In light of our recent report on the NHS and Social Care workforce, modern health care is an enterprise that requires a team. The contribution of AHPs (allied health professionals) is crucial to the delivery of effective care.
For a living, I take care of older people who have complex needs. Many older people have multiple co-morbidities and also social vulnerability, functional impairment, or communication problems that complicate their acute pain. This is the reality of the modern hospital case mix. Francis Reports both acknowledged that the most serious concern was in regard to the care provided for frail elderly patients.
I’m aware that I cannot do a ward round or be on call unless I constantly draw on the expertise of AHPs. The comprehensive assessment, an interdisciplinary, bio-psychosocial diagnostic tool used by AHPs with older patients, has been shown to increase the likelihood that older patients will be living independently and at home a year after they leave the hospital. AHPs play a vital role in ensuring that patients are returned to their homes quickly after leaving the hospital and in providing good inpatient rehab and discharge planning. AHPs are also essential in stroke units and other areas such as intermediate care, rehabilitative services, virtual wards, etc.
AHPs are highly skilled, independent professionals. I am always amazed by how even newly qualified therapists are fully responsible for the care of patients. The NHS does not require doctors to “prescribe” input from members of the multidisciplinary teams. They can challenge doctors and flag problems we may have missed. They also advocate for the patients. They are often the leaders of groups and act as a safety net.
These vital staff members are left out of discussions about the quality of healthcare, whether it is in the media or parliament. The Department of Health’s response also does not include them. Everything is reduced to “doctors and nurses.” This includes falsely polarised praise of technical, medical advancements and ‘ medical care’ (despite doctors failing to adapt their practice in order to care for frail elderly people) and poor basic nursing care.

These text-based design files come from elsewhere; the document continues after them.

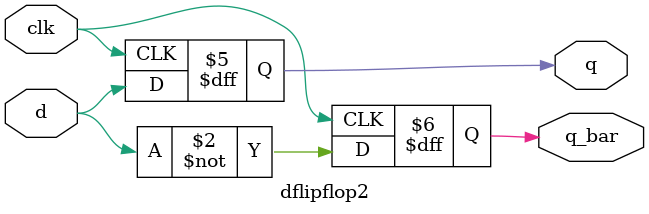
<source format=v>
`timescale 1ns / 1ps


module dflipflop2(
	input d,
	input clk,
	output reg q = 0,
	output reg q_bar = 1
    );

always@(posedge clk) begin
	q <= d;
	q_bar <= ~d;
end

endmodule


</source>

Karen Middleton is the only AHP on the list of influential NHS Clinicians in the latest Health Service Journal. She has 12 different professions under her control. NHS England, however, is full of doctors, nurses and other AHPs. It is time to change this.
Although I admire the work done by AHPs, there are some minor criticisms that I would like to make.
They could first be better advocates for themselves. AHPs should be more visible to promote their skills and roles. I know that doctors and nurses are powerful groups, but AHPs can do a better job of promoting themselves. AHPs may be tempted to keep their heads down in the face of nurse-bashing scandals involving poor care. However, they would be better off claiming responsibility for the deficiencies in care.
I think that there are instances when graduate practitioners, such as those in occupational therapy or physiotherapy, are performing work that could be achieved by generic rehabilitation assistants whom these individuals supervise. Boundaries could be flexible for certain aspects of rehabilitation.
Third, we must move to a common set of records and assessments that are trusted and avoid duplications of checks, which confuse patients and cause delays. Sometimes, therapists maintain this territorialism.
They also suffer from the same problem as nurses – once they move up to senior leadership positions, they stop doing clinical work and may lose their clinical credibility. Doctor-leaders don’t.
It’s time to give AHPs the recognition they deserve as key players for services that have become team ventures. The changing demographics of the population mean that the healthcare industry will increasingly be centered around caring for older adults, who need a multidisciplinary approach. We cannot do it without them.